Photo: Twitter, via @jguaido

Today, Juan Guaidó, the Speaker of the last legally elected National Assembly, posted a video on social media where, after insisting in opposition unity against the common enemy of the dictatorship, he calls for a national agreement between the opposition, the forces that support the Maduro regime and the international community, to organize a calendar of real presidential and local elections with international observation and guarantees for all participants in exchange for a potential progressive lifting of international sanctions against the chavista government.  

This is a noticeable shift in Guaidó’s stance since he assumed the role of caretaker president in January 2019, after the Venezuelan parliament rejected the reelection of Nicolás Maduro—the 2018 presidential election violated the process established in the Constitution. Guaidó has been a clear supporter of international economic sanctions to pressure Maduro to leave power; he was the main figure of the 2019 protests; and took part in the attempt to spark a military rebellion on April 30th, 2019. Although he was declared an outlaw by the regime, the authorities wouldn’t dare touch him. The lack of results (directed at toppling the regime) and the inability to hold the alliance around him, however, have caused an important loss of popularity and influence.

Time passed, and the “caretaker government” strategy was proven ineffective. The people became restless. Allies became restless. So, as we have thoroughly reported in our Political Risk Report, other actors in the opposition started their own Plan B, more focused on rebuilding the conditions for a functional political competition through negotiations—which implied displacing the current opposition leadership (Guaidó). This strategy balanced the evident exhaustion of the confrontational strategy with the regime’s “need” (or potential interest?) to reduce the pressure of sanctions, and the apparent moderate stance of the Biden administration towards the resolution of the Venezuelan political crisis.

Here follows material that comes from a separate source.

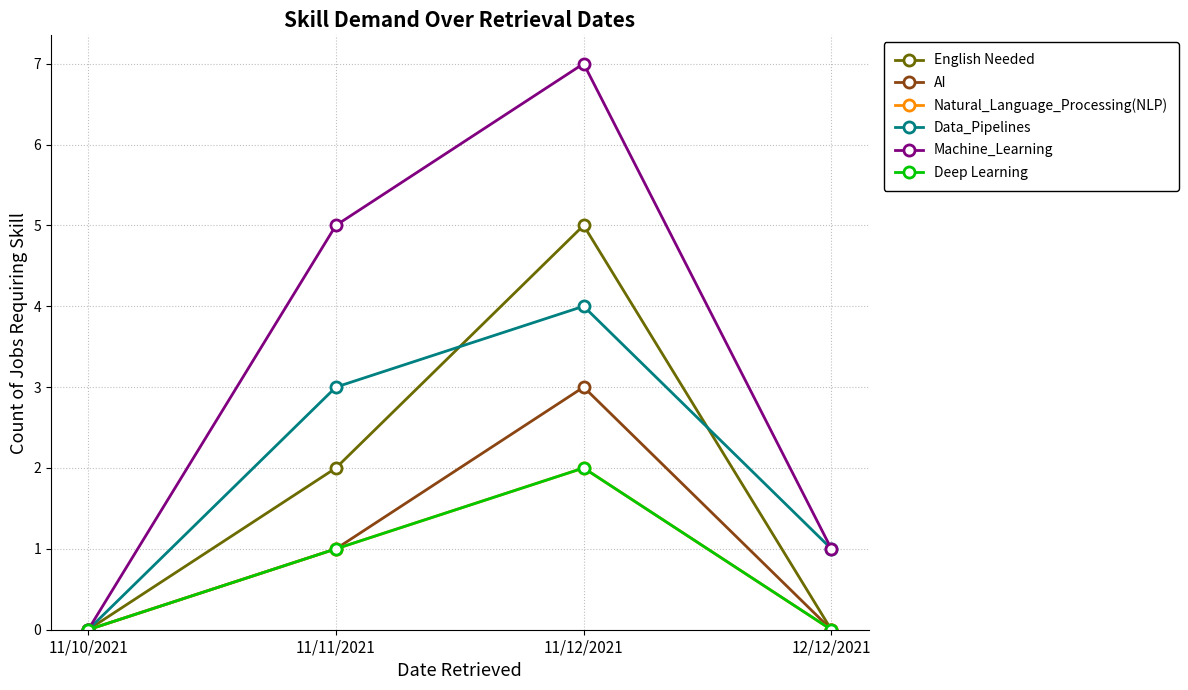

How many interior local peaks does the Deep Learning series have?

1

In the last weeks, we’ve seen how the Maduro regime has sent some unilateral signals of awareness that it needs to, at least, pretend it’s open to negotiations. Six CITGO executives were granted house arrest; Tarek William Saab partially recognized three well known murder cases by the regime—councilman Fernando Albán, Captain Acosta and student Juan Pablo Pernalete were murdered by security agents—and the Maduro-controlled National Assembly appointed a new Electoral Board where two of the five directors are linked to the opposition. At the same time, actors of the opposition like Henrique Capriles and Carlos Ocariz are talking again about pushing for better conditions to later take part in elections, starting by choosing opposition candidates through primaries. The unitary platform of the main parties initially dismissed the new CNE as a serious achievement, which—in a way—showed a sidelined Guaidó, who seemed to be on the margins of the negotiating table, specially after seeing the EU and the U.S. having (one more than the other) at least an open mind towards the prospect of an election.

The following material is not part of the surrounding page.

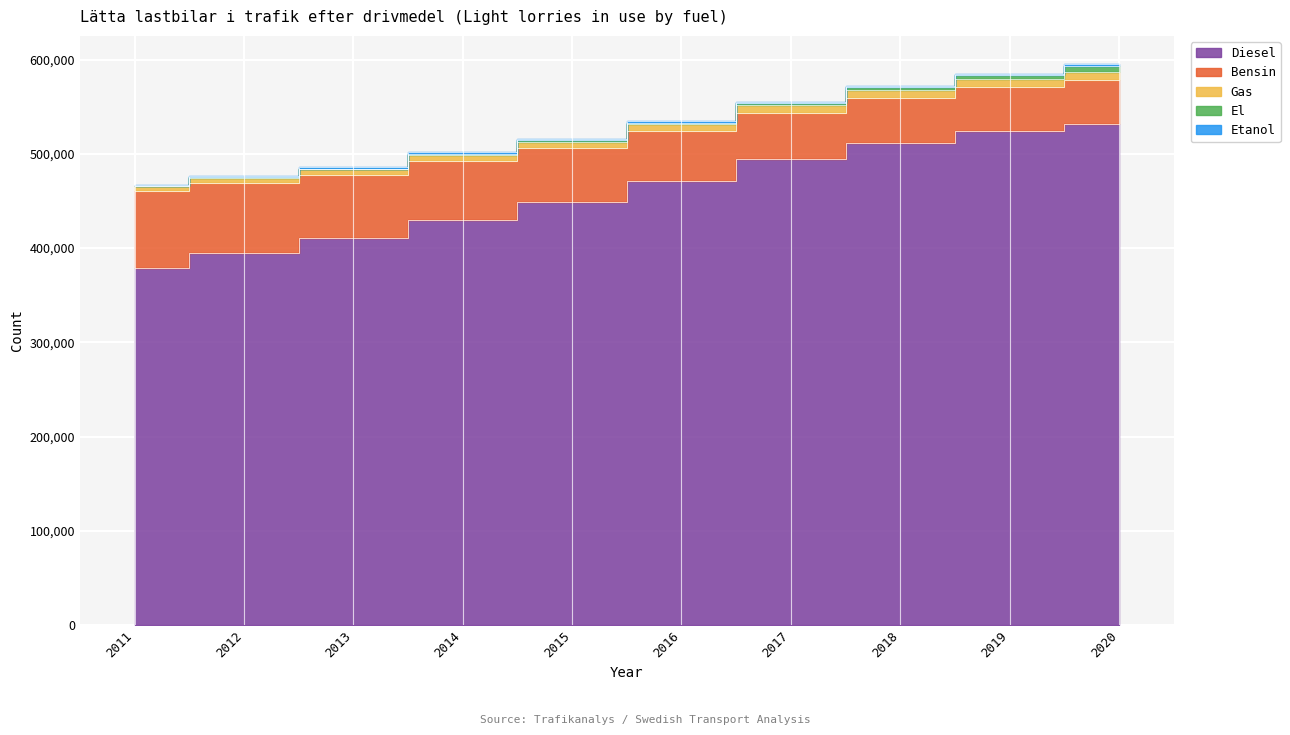

True or false: Bensin has a value of 47486 at 2018.

True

Meanwhile, the international community will wait and observe, especially the U.S., where the discourse remains the same: no sanction lifting without real concessions from the regime.

But now, the announcement by Guaidó, through a short but surprisingly effective social media video, in which he remains with a skeptic demeanor, grants him, at least, the opportunity to retake a more advantageous stance (or at least his seat) in the negotiations that may lead to elections. Which is certainly better than shouting from the sidelines. 

A couple of hours after Guaidó’s message, the CNE announced it had started preparations for a big regional election. In the following hours and days, we’ll surely see pro-sanction sectors calling Guaidó a traitor and a weakling (as they’ve been doing for months), the anti-sanctions advocacy talking about common sense and hope, and regime chieftains like Jorge Rodríguez using their half-hearted condescending tone to congratulate the opposition for apparently abandoning their campaign for a foreign invasion. Meanwhile, the international community will wait and observe, especially the U.S., where the discourse remains the same: no sanction lifting without real concessions from the regime. Colombia-based U.S. Ambassador to Venezuela James Story immediately supported Guaidó’s message and reiterated that “the U.S. and the international community will keep pressuring for concrete advancements.”

The final question is the same it’s been since the first time the opposition sat with chavismo to find a peaceful resolution to Venezuela’s political crisis: what will be the next step once chavismo torpedoes a negotiation process, when its main purpose is to take power from them. It’s unlikely that chavismo will merrilly work toward building a system that will guarantee free and fair elections solely with the promise of lifting sanctions and a better economic prospect for the country, and not even by ensuring billions in foreign investment that would most likely make their personal fortunes larger. In the end, the one thing that chavismo wants is the one thing that they’ll never have—or that they’ll never be convinced they’ll have: a free pass. It’s the same reason why negotiating peace in Colombia was so hard—and partially ineffective— and the same reason why the Castro regime is entrenched in Cuba. We know what’s likely to be chavismo’s next move. They’ll give it a little space, and then reject or sabotage (a word they love) any process that implies their acknowledgement of Guaidó’s leadership, as they’ve done many times before. And naturally, any process that could imply they’d be ousted from power.

Still, with the international community involved in the process, it’s interesting that Guaidó is calling all the players to show their cards.